Yes, there's so much uncetainty around at the moment your suggestions make perfect sense. Who would be able to take on such potential liabilities over here though? Lloyds perhaps, they've only had a small amount of exposure to sub-prime. Not sure who else, transparency is crucial at the moment it does however bruise Brown's ego though if things aren't as rosy as they should be.


Alice Cook said...


Our problems will not come from subprime. We have been cooking up our very own banking problem - BTL. As I said in the post, we need some decisive upfront action on the banks now. Weed out the weak and kill them off.


traderboy said...

i'm not sure BTL is what will bring the UK market down (although I'm sure it will contribute), i think it could be a more traditional "crash" whereby people over-borrowed, and once unemplyment and interest rates go up, their ability to finance stops.

even in London, it's easy to see that there are going to be banking layoffs, followed by less business for others who provide work for them, like lawyers, IT contractors, taxi drivers, followed by estate agents, mortgage bankers, architects, plumbers, electricians, and i'm sure plenty others.

At the other end of the pay scale, your average joe is now competing for jobs with Eastern Europeans who I'm sure will (on a general basis) be willing to work for less, so pushing wages down.

And while we're at it, a cash-strapped government will be doing its best to pull in its crazy public spending, so possibly meaning lower pay or lower employment of teachers, nurses, policeman, fireman etc etc.

I'm struggling to see how any of the above CAN'T happen?

Tubby Jones said...

I like the idea of an upfront review of UK balance sheets.

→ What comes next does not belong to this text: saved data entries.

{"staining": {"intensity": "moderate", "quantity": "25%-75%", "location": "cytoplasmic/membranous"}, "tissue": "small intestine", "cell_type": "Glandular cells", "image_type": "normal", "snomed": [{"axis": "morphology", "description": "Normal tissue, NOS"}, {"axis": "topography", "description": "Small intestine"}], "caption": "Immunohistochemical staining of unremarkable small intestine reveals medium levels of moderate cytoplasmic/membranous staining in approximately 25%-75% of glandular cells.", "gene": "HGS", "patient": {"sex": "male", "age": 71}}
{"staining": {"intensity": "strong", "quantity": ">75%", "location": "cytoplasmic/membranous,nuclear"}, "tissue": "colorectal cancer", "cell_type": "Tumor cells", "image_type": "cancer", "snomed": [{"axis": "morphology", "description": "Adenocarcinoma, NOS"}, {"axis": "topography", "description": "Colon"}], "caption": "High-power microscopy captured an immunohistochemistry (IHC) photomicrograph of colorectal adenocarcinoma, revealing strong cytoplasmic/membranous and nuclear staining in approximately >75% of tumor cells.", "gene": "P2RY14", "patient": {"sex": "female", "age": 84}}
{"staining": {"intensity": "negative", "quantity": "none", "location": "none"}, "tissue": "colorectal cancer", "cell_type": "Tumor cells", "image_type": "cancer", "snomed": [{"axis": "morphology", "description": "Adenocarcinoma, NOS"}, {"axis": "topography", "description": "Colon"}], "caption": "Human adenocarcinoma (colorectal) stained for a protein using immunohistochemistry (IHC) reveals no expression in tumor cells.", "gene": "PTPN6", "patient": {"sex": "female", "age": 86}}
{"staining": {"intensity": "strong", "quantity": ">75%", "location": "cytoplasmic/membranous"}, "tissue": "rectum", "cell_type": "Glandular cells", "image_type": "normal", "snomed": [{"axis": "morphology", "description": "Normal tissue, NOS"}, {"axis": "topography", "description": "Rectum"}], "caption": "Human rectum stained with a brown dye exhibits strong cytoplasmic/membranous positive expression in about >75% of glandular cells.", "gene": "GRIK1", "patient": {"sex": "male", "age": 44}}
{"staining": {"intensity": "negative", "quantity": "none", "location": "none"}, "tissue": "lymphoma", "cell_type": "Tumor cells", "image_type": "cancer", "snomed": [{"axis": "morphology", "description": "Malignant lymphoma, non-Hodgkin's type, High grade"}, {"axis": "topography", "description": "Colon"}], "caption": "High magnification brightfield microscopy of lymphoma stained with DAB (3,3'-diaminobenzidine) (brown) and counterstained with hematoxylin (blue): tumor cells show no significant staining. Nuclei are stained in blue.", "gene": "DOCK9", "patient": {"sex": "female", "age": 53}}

Seems to make a lot of sense. Find out what is out there and deal with it before it goes bad.

Anonymous said...


I like how this blog is morphing from just UK housing into economy wide issues that ultimately effect housing. Volume in comments has been pretty low so far but it won't be long before word is out. Just look at how CalculatedRisk went from a nerdy blog to pulling in 500 comments on recent posts and getting MSM references.

Keep it up! I for one look forward to your posts.


Anonymous said...

Regarding public sector - California just laid off 20,000 teachers. We are headed in that direction, although unlike the US states the UK government doesn't have to balance it's budget every year. So they'll try to borrow and tax first.


Anonymous said...

Alice: ¨The Bank of England should be making copious notes from this weekend's action in New York.¨

A little unfair! The Bank of England wrote the book on banking crises.

It was our prudent chancellor, one Gordon Brown, who is now ( God Help Us ) the prime minister, who took the duty to regulate the british banking system from the Bank of England, and gave it to the FSA, which other than knowing how to raise funds for itself, couldn´t find its anal orafice from its elbow.

Anonymous said...

"the FSA, which other than knowing how to raise funds for itself, couldn´t find its anal orafice from its elbow."

It's like a sleeping guard dog suddenly barking and yelping to prove to it's master it wasn't sleeping on the job. Notice the finance ombudsman is getting in on the act too. During the bubble the banks wouldn't lend enough for him, and durinf the bust they were lending too much.


dr ray jo said...


For the record, and in case you didn't know, J P Morgan are a major shareholder in the private entity called the Federal Reserve, who have just effectively offered it $30B of taxpayer's money as collateral to buy a rival. Google it if you are doubtful (obv.!).

Ain't capitalism grand!

Anonymous said...

dr ray jo said...

¨Ain't capitalism grand!¨

Technically, I wouldn´t call it capitalism. More like facisism actually. Which by the way, is akin to communism.

We are now witnessing a state take over of private buisnesses. The correct thing to have done would be to have left Northern Rock and/or Bear Stearns go bankrupt, the capatalist vultures would have picked over the carcas, in the long run we would all have been better for it.

This is state directed commerce, entirely different from capitalism, and much nastier!